▶ _Task_: Using the passage on acrylic adhesive polymers below, explain why a weight average molecular weight above 2,500,000 is undesirable for the (meth)acryl-based polymer.

In this case, the degree of polymerization may decrease, or a
polymer with a lower molecular weight may be produced. This may
cause the resulting pressure-sensitive adhesive layer to have lower
cohesive strength, so that in the process of peeling off the
pressure-sensitive adhesive layer from a film, the
pressure-sensitive adhesive layer may partially remain on the film,
which may make it impossible to reuse the film. The
photopolymerization initiators may be used singly or in combination
of two or more.
[0123] In the invention, the (meth)acryl-based polymer preferably
has a weight average molecular weight of 400,000 to 2,500,000, more
preferably 600,000 to 2,200,000. When the weight average molecular
weight is more than 400,000, the pressure-sensitive adhesive layer
can have satisfactory durability and can have a cohesive strength
small enough to suppress adhesive residue. On the other hand, if
the weight average molecular weight is more than 2,500,000, bonding
ability or adhesive strength may tend to be lower. In this case,
the pressure-sensitive adhesive may form a solution with too high a
viscosity, which may be difficult to apply. As used herein, the
term "weight average molecular weight" refers to a
polystyrene-equivalent weight average molecular weight, which is
determined using gel permeation chromatography (GPC). It should be
noted that the molecular weight of the (meth)acryl-based polymer
obtained by radiation polymerization would be difficult to
measure.
<Measurement of Weight Average Molecular Weight>
[0124] The weight average molecular weight of the obtained
(meth)acryl-based polymer was measured by gel permeation
chromatography (GPC) as follows. The polymer sample was dissolved
in tetrahydrofuran to form a 0.1% by weight solution. After allowed
to stand overnight, the solution was filtered through a 0.45 .mu.m
membrane filter, and the filtrate was used for the measurement.

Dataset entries
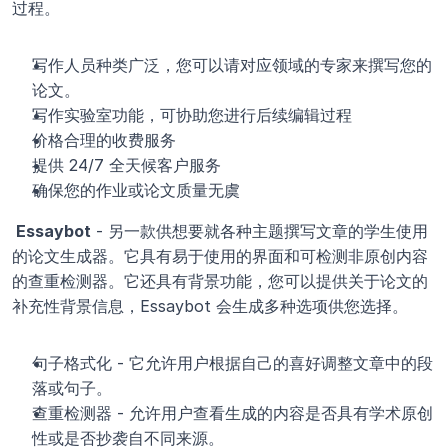
过程。
写作人员种类广泛，您可以请对应领域的专家来撰写您的
论文。
写作实验室功能，可协助您进行后续编辑过程
价格合理的收费服务
提供 24/7 全天候客户服务
确保您的作业或论文质量无虞
 Essaybot
 - 另一款供想要就各种主题撰写文章的学生使用
的论文生成器。它具有易于使用的界面和可检测非原创内容
的查重检测器。它还具有背景功能，您可以提供关于论文的
补充性背景信息，Essaybot 会生成多种选项供您选择。
句子格式化 - 它允许用户根据自己的喜好调整文章中的段
落或句子。
查重检测器 - 允许用户查看生成的内容是否具有学术原创
性或是否抄袭自不同来源。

▶ _Answer to this task_: Above 2,500,000, the polymer's bonding ability or adhesive strength may tend to be lower. The pressure-sensitive adhesive may also form a solution whose viscosity is too high, which can make it difficult to apply.